Information supplied:
BEGIN
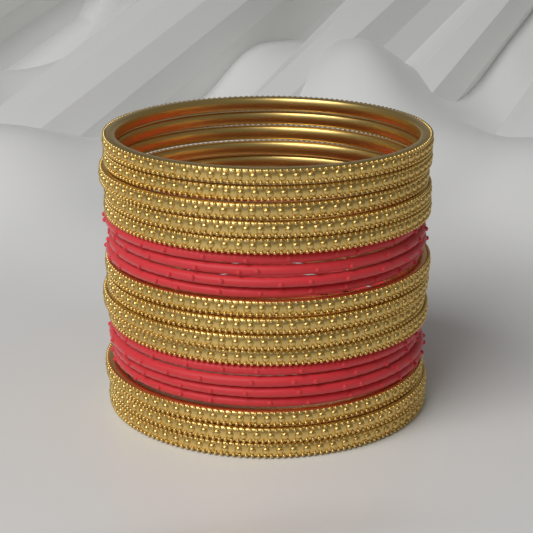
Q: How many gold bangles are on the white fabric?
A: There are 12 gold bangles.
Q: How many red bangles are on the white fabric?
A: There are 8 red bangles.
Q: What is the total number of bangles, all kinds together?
END
BEGIN
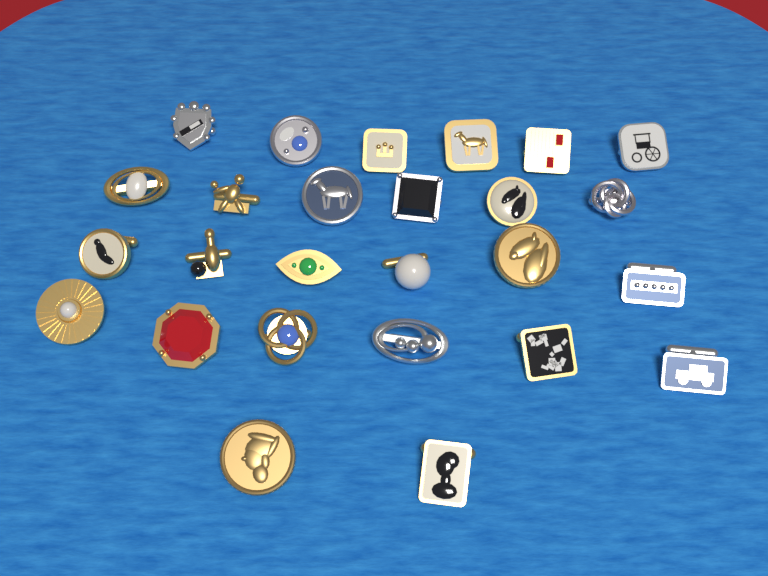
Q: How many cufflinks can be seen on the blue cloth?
END
BEGIN
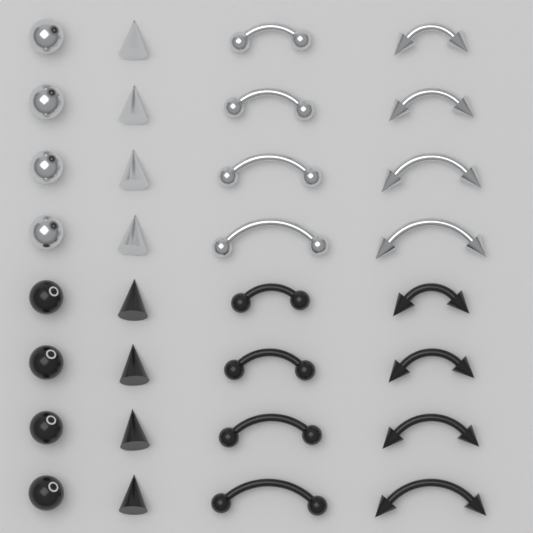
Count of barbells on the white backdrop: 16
END
Given problem: Reproduce verbatim the entries from the line containing "Q: How many gold" through the line containing "Q: What is the", including both of those lines.

Response:
Q: How many gold bangles are on the white fabric?
A: There are 12 gold bangles.
Q: How many red bangles are on the white fabric?
A: There are 8 red bangles.
Q: What is the total number of bangles, all kinds together?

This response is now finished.